You are really talented! This is the *perfect* cut crease!


----------



## devin (Dec 1, 2008)

very pretty! these look awesome!


----------



## genie707 (Dec 2, 2008)

You did a hella good job! I love it keep it up!


----------



## nunu (Dec 2, 2008)

hot looks!


----------



## nicoleh619 (Dec 2, 2008)

I loved both but the second one is my fave. I'd love a tut as well. Your blending was flawless.


----------



## simplykat (Dec 2, 2008)

i loveeeeee the first one! so funkylicious. but both are awesome!


----------



## luckystar2002 (Dec 2, 2008)

They are both great. Wonderful job!


----------



## circusflavouredgum (Dec 2, 2008)

Wow, your blending is incredible. Both are lovely but I especially love the second one.


----------



## chiquilla_loca (Dec 3, 2008)

Absolutely luv the bright cut crease!
Very sexy look!


----------



## bsquared (Dec 3, 2008)

i would rock both looks out and about! superb crease cutting as well


----------



## The_N (Dec 4, 2008)

love it!


----------



## TIERAsta (Dec 17, 2008)

Gorgeous! I especially love the first one!


----------



## TamEva Le Fay (Dec 17, 2008)

O.K. Woman that’s it! 

I’ve begun the packing process of the Louis Vuittons and booked a one-way to Scotland – You are so Hired!

Absolutely Flawless!

Empress of “The Cut” I pay tribute to you. 
	

	
	
		
		

		
			





 Where do I mail the check?

Thanks for keepin’ us on our toes and inspiring us!


----------



## Ms.Shanti (Dec 17, 2008)

luv it..it almost looks as if it was airbrushed on!!very talented!!


----------



## bebeflamand (Dec 18, 2008)

WOW! Just WOW! Love 'em both


----------



## BloodyWellRight (Dec 18, 2008)

Absolutely gorgeous! I love it!


----------



## macfabulous (Dec 18, 2008)

I F****ing Love Both. Amazing Job


----------



## nanefy (Dec 18, 2008)

Quote:

   Originally Posted by *TamEva Le Fay* 

 
_O.K. Woman that’s it! 

I’ve begun the packing process of the Louis Vuittons and booked a one-way to Scotland – You are so Hired!

Absolutely Flawless!

Empress of “The Cut” I pay tribute to you. 
	

	
	
		
		

		
		
	


	




 Where do I mail the check?

Thanks for keepin’ us on our toes and inspiring us! 



_

 
Oh shucks man, what a huge huge huge compliment!!!
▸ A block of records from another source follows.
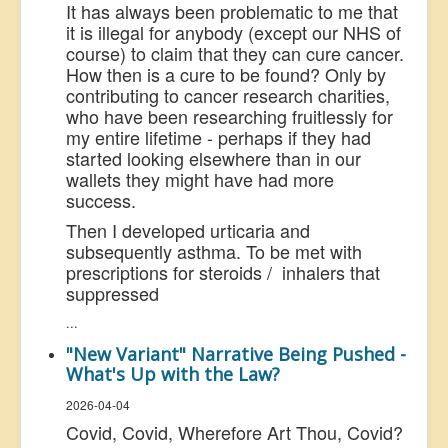
It has always been problematic to me that
it is illegal for anybody (except our NHS of
course) to claim that they can cure cancer.
How then is a cure to be found? Only by
contributing to cancer research charities,
who have been researching fruitlessly for
my entire lifetime - perhaps if they had
started looking elsewhere than in our
wallets they might have had more
success.
Then I developed urticaria and
subsequently asthma. To be met with
prescriptions for steroids / inhalers that
suppressed
...
"New Variant" Narrative Being Pushed -
What's Up with the Law?
2026-04-04
Covid, Covid, Wherefore Art Thou, Covid?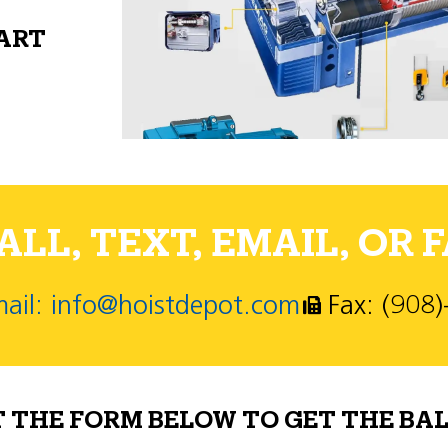
PART
LL, TEXT, EMAIL, OR F
ail: info@hoistdepot.com
Fax: (908
T THE FORM BELOW TO GET THE BAL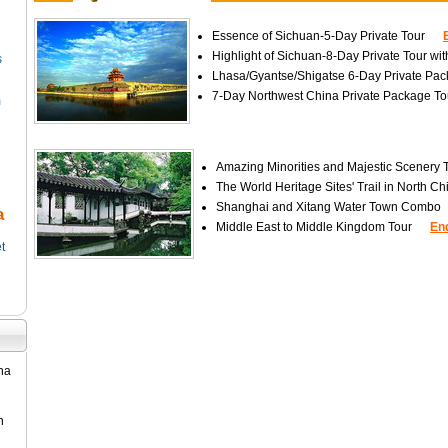
Essence of Sichuan-5-Day Private Tour
Highlight of Sichuan-8-Day Private Tour w
s
Lhasa/Gyantse/Shigatse 6-Day Private Pac
7-Day Northwest China Private Package To
m
Amazing Minorities and Majestic Scenery 
The World Heritage Sites' Trail in North Ch
Shanghai and Xitang Water Town Combo
a
Middle East to Middle Kingdom Tour
En
t
ina
n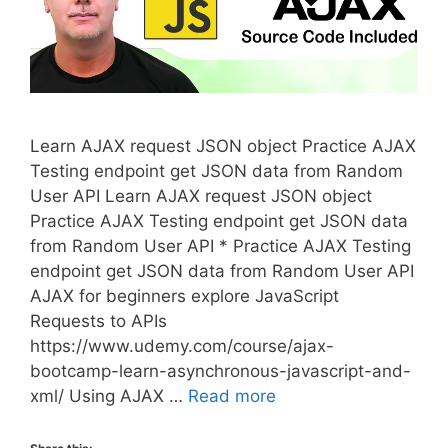
Learn AJAX request JSON object Practice AJAX
Testing endpoint get JSON data from Random
User API Learn AJAX request JSON object
Practice AJAX Testing endpoint get JSON data
from Random User API * Practice AJAX Testing
endpoint get JSON data from Random User API
AJAX for beginners explore JavaScript
Requests to APIs
https://www.udemy.com/course/ajax-
bootcamp-learn-asynchronous-javascript-and-
xml/ Using AJAX …
Read more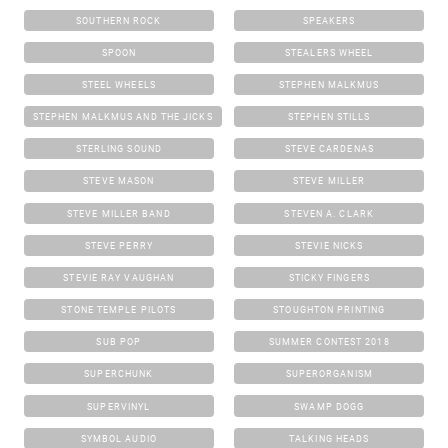
SOUTHERN ROCK
SPEAKERS
SPOON
STEALERS WHEEL
STEEL WHEELS
STEPHEN MALKMUS
STEPHEN MALKMUS AND THE JICKS
STEPHEN STILLS
STERLING SOUND
STEVE CARDENAS
STEVE MASON
STEVE MILLER
STEVE MILLER BAND
STEVEN A. CLARK
STEVE PERRY
STEVIE NICKS
STEVIE RAY VAUGHAN
STICKY FINGERS
STONE TEMPLE PILOTS
STOUGHTON PRINTING
SUB POP
SUMMER CONTEST 2018
SUPERCHUNK
SUPERORGANISM
SUPERVINYL
SWAMP DOGG
SYMBOL AUDIO
TALKING HEADS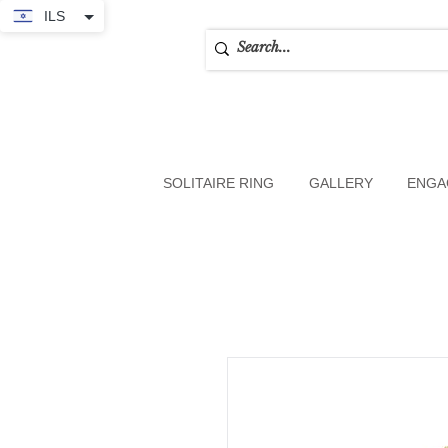
ILS
SOLITAIRE RING
GALLERY
ENGA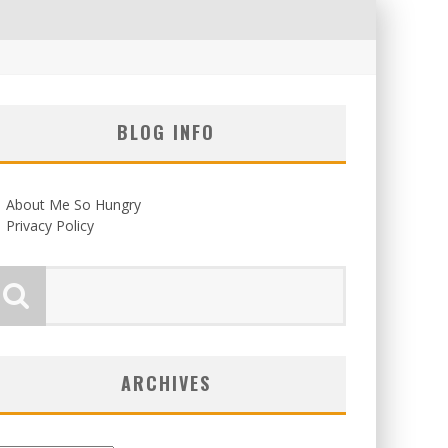
BLOG INFO
About Me So Hungry
Privacy Policy
ARCHIVES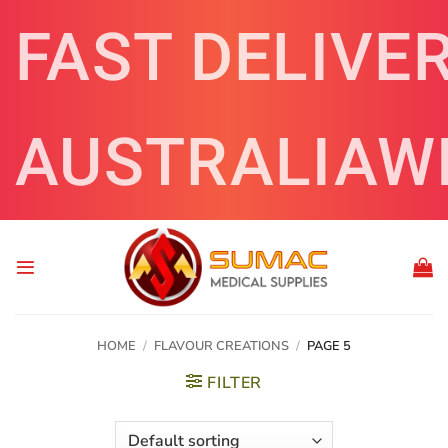
Skip
FAST DELIVE
to
content
AUSTRALIAW
HOME
/
FLAVOUR CREATIONS
/
PAGE 5
FILTER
Hey, if you stay in the states, then get those bags unpacked, Ill be there pronto!! You guys have the best cosmetics, so my bags already packed!!! lol.


----------



## Rooshi (Dec 18, 2008)

Excellent! Love both the looks!


----------



## MissResha (Dec 18, 2008)

REALLY pretty!!


----------



## ajannasmom (Dec 18, 2008)

Looooove, love, love the first one...I soooo need to work on my blending, you seem to have perfected it!!


----------



## jilliandanica (Dec 18, 2008)

these are so pretty!!


----------



## xsnowwhite (Dec 18, 2008)

SO cute!! I agree you should so make a tut for the second look! I cannot figure the cutting the crease thing for the life of me.


----------



## jdepp_84 (Dec 18, 2008)

I like them


----------



## Edie (Dec 18, 2008)

Your crease technique is....there are no words....after you have dropped by NewlyMacd's place, you'll have to pop over to mine too! haha


----------



## Regality101 (Dec 20, 2008)

This is so on point.  Great!


----------



## Meisje (Jan 4, 2009)

Those are lovely, and the shape of your eyes is divine.


----------